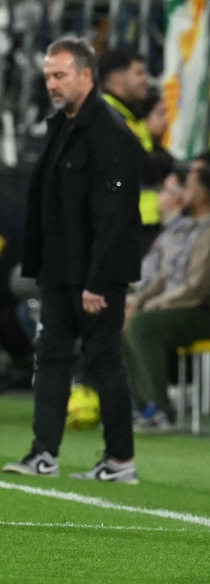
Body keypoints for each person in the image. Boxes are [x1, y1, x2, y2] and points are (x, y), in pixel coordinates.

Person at [2, 36, 142, 483]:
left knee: (103, 361)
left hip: (95, 275)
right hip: (59, 271)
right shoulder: (61, 124)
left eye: (60, 75)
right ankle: (44, 452)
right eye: (47, 75)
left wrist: (99, 281)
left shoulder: (110, 132)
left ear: (86, 75)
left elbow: (115, 217)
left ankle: (120, 460)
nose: (51, 83)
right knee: (52, 358)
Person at [123, 156, 210, 432]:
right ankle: (140, 405)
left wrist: (153, 306)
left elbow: (198, 287)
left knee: (143, 325)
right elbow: (162, 277)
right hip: (174, 307)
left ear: (204, 194)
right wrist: (137, 301)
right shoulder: (181, 229)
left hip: (205, 313)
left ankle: (160, 409)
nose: (184, 193)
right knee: (121, 319)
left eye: (190, 187)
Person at [97, 49, 160, 249]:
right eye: (139, 73)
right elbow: (143, 166)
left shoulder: (130, 116)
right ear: (116, 78)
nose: (146, 80)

GOAL OF THE EXERCISE — Report, from the entries above, each line where "ankle" is found.

WRITTEN REPLY —
right ankle: (44, 452)
left ankle: (120, 460)
right ankle: (140, 405)
left ankle: (160, 409)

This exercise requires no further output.